Input data

[Start of section]

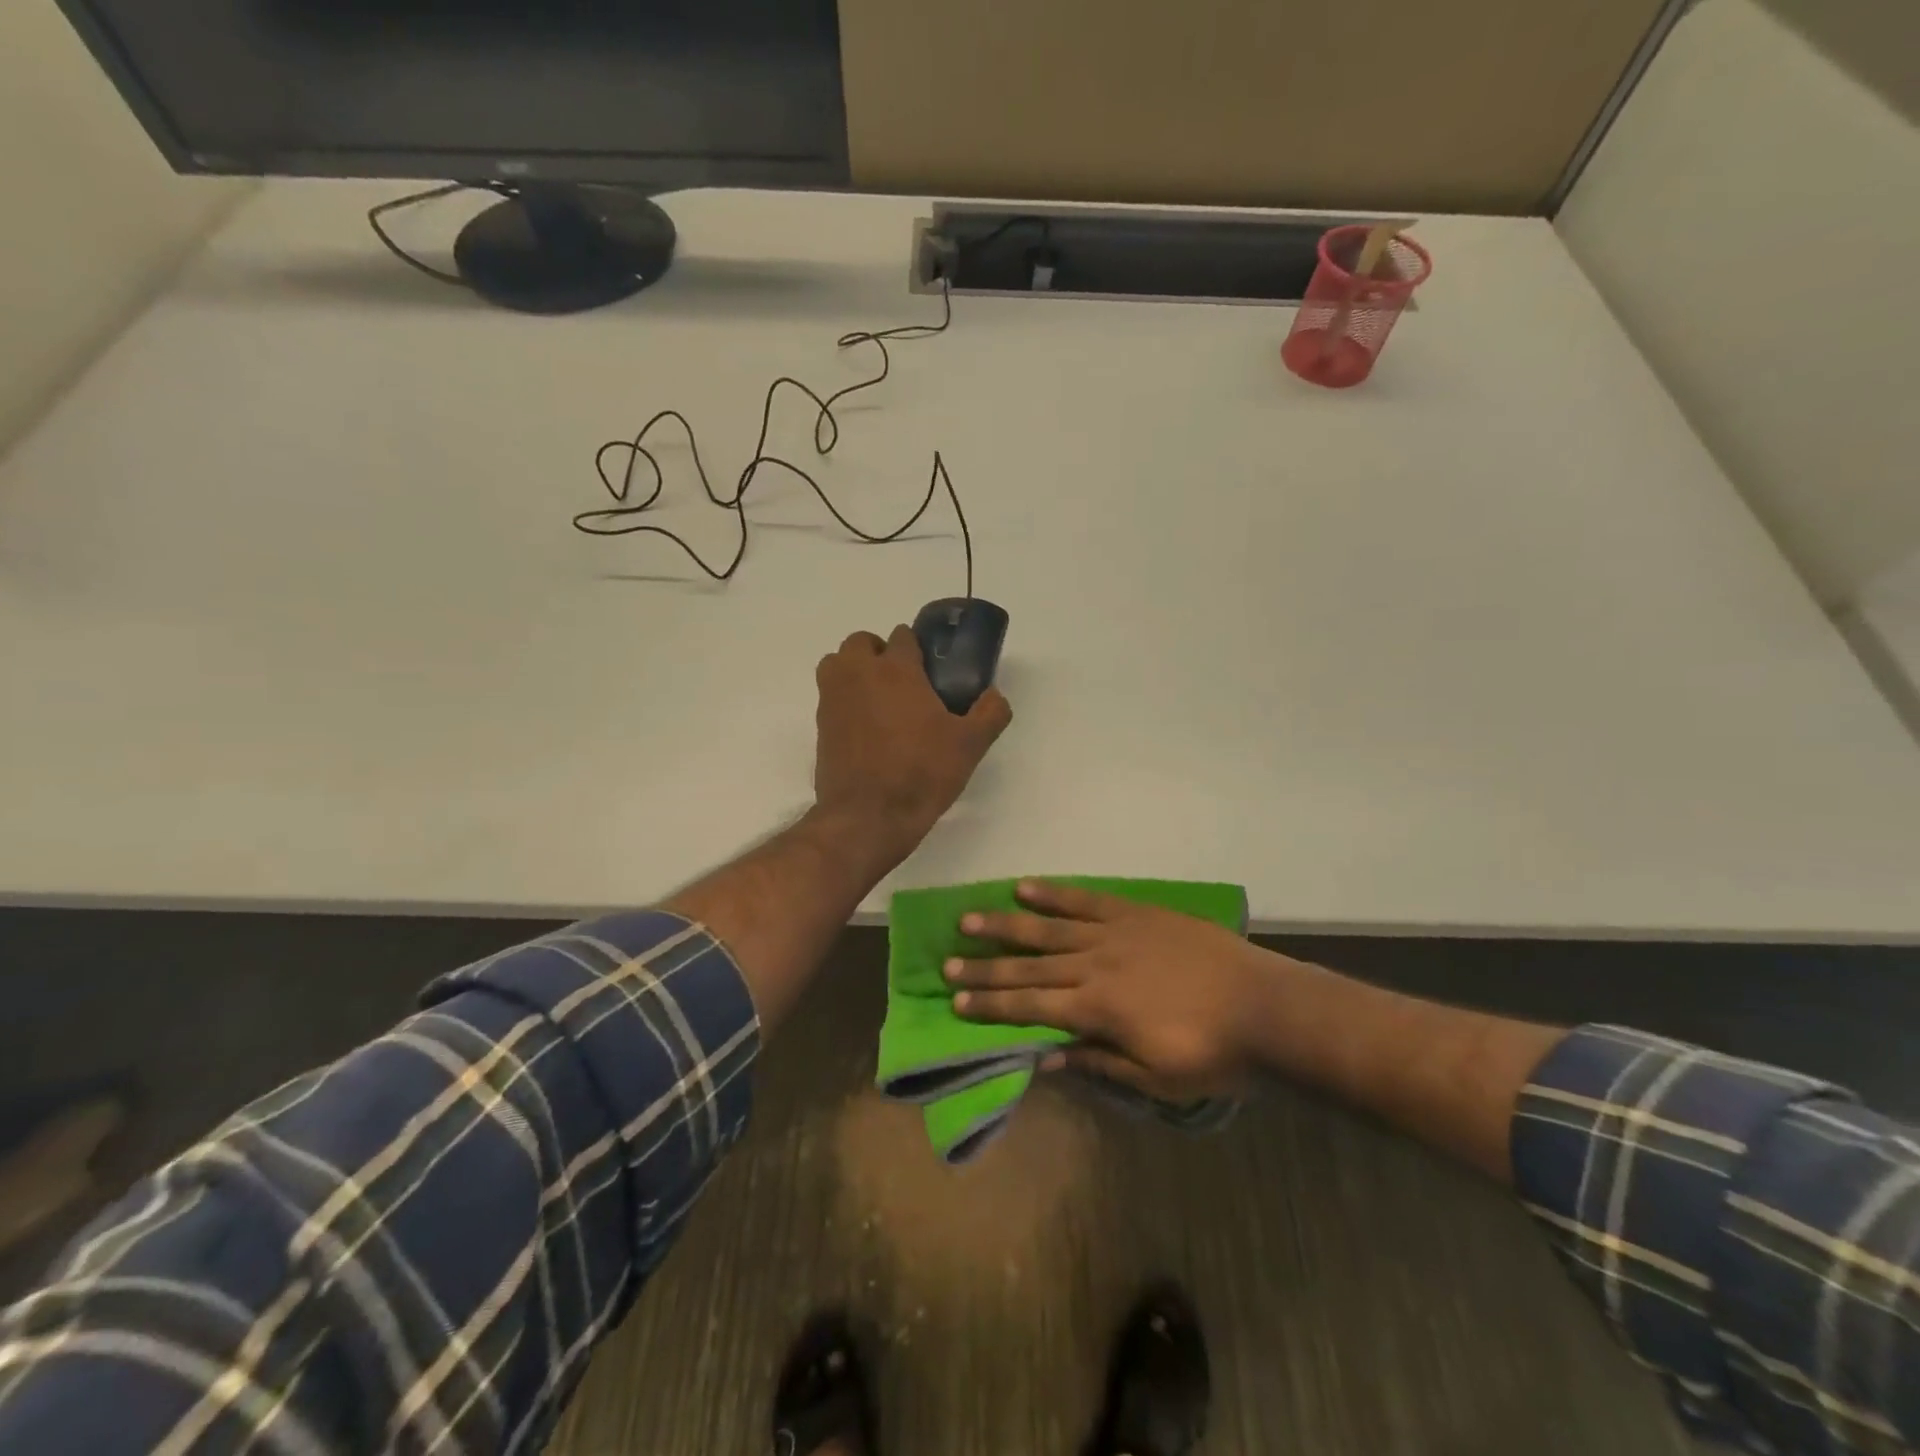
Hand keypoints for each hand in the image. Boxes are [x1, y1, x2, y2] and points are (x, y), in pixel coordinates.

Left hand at [814, 625, 1011, 862]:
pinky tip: (867, 730)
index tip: (931, 670)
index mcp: (896, 669)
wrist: (868, 816)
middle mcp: (858, 674)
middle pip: (862, 643)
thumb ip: (990, 713)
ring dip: (855, 671)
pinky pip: (831, 697)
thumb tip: (995, 696)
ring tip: (880, 701)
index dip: (918, 649)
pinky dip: (845, 701)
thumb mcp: (970, 745)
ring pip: (838, 664)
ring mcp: (833, 699)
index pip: (903, 636)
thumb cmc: (921, 773)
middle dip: (880, 653)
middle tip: (903, 682)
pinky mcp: (819, 726)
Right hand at [946, 881, 1284, 1099]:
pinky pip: (1087, 900)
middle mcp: (1094, 966)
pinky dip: (1055, 893)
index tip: (956, 1004)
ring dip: (1006, 925)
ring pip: (1048, 928)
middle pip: (1028, 966)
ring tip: (969, 920)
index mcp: (1097, 1010)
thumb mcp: (1155, 1079)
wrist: (1266, 1008)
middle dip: (984, 968)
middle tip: (946, 964)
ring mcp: (1114, 934)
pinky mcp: (1136, 913)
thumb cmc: (1212, 1055)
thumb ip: (1098, 1062)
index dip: (991, 1006)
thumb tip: (1045, 1058)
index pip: (1030, 1007)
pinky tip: (1026, 887)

[End of section]

Assigned task
Please give back exactly the lines from the first line of the records above through the line containing "thumb mcp: (970, 745)", only those and both included, with the pictures removed.

Answer for the task
Hand keypoints for each hand in the image. Boxes are [x1, y1, x2, y2] and points are (x, y), in pixel coordinates.

Left hand at [814, 625, 1011, 862]:
pinky tip: (867, 730)
index tip: (931, 670)
index mcp: (896, 669)
wrist: (868, 816)
middle mcp: (858, 674)
middle pip: (862, 643)
thumb ip: (990, 713)
ring dip: (855, 671)
pinky pip: (831, 697)
thumb tip: (995, 696)
ring tip: (880, 701)
index dip: (918, 649)
pinky dip: (845, 701)
thumb mcp: (970, 745)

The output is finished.